While El Hijo‘s core mechanics never quite match up to the drama teased by the intro, there are enough interesting things happening to justify the conceit. Each chapter is a western-themed playground to weave through, but beyond aesthetic, El Hijo doesn’t really bare its teeth. For those hoping to experience the depth of western themes with the unique mechanics of a stealth game, they may leave El Hijo disappointed.
Let the Children Boogie
Instead of shootouts, showdowns, and shots of whisky, El Hijo asks players to sneak, and occasionally solve some rudimentary puzzles. The stealthy take feels fresh throughout, as the game constantly changes locations and drip-feeds the player new tools to use. While limiting, especially in regards to open-world western epics like Red Dead, El Hijo mines plenty from its premise. The focus of the game’s design is admirable, and while some might want a western with more bite, El Hijo is content to let the player engage in stealth mechanics minus the cynicism prominent in many westerns.
The only optional collectibles in El Hijo are NPCs that the player can encounter. In nearly every area, there are a few children, whether it makes sense for them to be there or not. In the monastery, this makes sense, as does the player’s interaction with them. Usually, these children are in hard-to-reach areas; for example, a child might be lighting candles in the monastery’s chapel, surrounded by friars or monks who are ensuring that the child isn’t slacking off. When the player meets them, El Hijo can “inspire” his fellow children, by playing with them or making them laugh. This has a certain amount of logic in the opening areas of the game, where the kids presumably live under the care of the monks in the monastery and would love a change of pace from their chores and tasks.

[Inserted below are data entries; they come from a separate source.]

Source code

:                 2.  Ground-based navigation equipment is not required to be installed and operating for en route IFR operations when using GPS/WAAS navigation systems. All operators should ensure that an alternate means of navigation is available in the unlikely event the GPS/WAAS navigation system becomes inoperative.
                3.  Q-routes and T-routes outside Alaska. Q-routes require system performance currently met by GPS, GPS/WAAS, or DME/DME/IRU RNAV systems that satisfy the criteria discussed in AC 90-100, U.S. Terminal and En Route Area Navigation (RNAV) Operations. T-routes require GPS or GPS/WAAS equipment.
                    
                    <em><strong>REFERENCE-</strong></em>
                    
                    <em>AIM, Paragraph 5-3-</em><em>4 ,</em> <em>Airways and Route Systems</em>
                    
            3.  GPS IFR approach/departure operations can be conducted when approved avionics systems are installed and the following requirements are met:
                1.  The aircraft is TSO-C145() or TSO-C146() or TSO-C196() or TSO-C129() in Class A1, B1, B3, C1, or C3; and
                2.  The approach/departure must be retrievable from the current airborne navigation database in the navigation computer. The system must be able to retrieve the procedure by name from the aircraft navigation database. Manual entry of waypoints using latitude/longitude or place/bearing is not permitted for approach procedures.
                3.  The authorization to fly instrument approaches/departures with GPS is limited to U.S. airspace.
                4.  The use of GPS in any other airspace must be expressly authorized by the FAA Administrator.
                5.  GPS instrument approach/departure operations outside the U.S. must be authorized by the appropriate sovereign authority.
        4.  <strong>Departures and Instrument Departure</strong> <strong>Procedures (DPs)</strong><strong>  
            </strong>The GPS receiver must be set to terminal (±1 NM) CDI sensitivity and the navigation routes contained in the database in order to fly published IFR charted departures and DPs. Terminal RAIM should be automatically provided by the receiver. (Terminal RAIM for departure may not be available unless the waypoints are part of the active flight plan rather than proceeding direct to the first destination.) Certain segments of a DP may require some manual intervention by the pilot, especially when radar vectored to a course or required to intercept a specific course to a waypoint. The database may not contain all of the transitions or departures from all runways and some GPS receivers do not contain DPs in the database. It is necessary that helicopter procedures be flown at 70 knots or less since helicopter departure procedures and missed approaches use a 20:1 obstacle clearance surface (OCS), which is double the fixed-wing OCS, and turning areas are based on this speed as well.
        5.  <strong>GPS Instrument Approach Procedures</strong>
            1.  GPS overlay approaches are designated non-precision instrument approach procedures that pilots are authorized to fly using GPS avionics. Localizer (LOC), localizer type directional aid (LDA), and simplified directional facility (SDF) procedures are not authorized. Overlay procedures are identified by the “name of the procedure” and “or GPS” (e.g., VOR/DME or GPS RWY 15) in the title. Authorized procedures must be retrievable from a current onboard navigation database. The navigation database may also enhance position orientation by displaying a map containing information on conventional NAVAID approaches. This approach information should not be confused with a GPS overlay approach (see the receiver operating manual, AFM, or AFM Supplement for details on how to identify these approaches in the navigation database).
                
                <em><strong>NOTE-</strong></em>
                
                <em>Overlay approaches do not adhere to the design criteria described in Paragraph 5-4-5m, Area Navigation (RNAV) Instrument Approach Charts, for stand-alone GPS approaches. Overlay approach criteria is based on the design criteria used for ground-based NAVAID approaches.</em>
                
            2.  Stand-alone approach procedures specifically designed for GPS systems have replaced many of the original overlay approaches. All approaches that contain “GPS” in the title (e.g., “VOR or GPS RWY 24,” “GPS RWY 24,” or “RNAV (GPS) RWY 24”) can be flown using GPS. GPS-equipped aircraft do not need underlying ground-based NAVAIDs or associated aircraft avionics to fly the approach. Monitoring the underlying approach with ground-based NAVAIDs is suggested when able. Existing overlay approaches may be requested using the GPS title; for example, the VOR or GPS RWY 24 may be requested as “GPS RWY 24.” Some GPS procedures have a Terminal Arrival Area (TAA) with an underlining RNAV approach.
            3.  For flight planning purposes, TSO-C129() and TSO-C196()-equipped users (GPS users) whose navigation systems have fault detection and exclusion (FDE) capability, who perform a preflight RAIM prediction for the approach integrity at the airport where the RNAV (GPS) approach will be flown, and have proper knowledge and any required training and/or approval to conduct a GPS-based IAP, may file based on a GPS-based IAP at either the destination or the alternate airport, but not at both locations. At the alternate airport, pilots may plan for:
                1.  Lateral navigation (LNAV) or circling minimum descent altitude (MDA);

Inspiring children makes less sense when they’re literally in chains working in a bandit camp. Why not free them, instead of teaching them to juggle? It’s a startling contrast, to go from making a child’s day brighter by distracting them from their boredom to seeing them in peril and not offering them material help. The player would also be more compelled to seek out those children in the far corners of later levels if they knew they were being freed from their chains, instead of merely “inspired”. It’s an oddball choice that feels a little off. Even a simple animation of a shackle being unlocked or a chain being broken would go a long way towards making finding these optional children feel urgent and necessary.
Other than that glaring issue, El Hijo is fun to play and gorgeous to look at. Between chapters, there are occasional animated scenes that really pop, though the story doesn’t go more than surface-depth on any of the themes available. There is no meaningful engagement in the story with death, class, or race, which might feel like a missed opportunity for those itching to see those themes portrayed in an indie setting. However, El Hijo is still an enjoyable ride, and for players who want to sneak around gorgeous and detailed environments, they’ll more than enjoy their time.
El Hijo is available now on Steam and GOG, with upcoming ports to Nintendo Switch, PlayStation 4, and Xbox One arriving later down the line.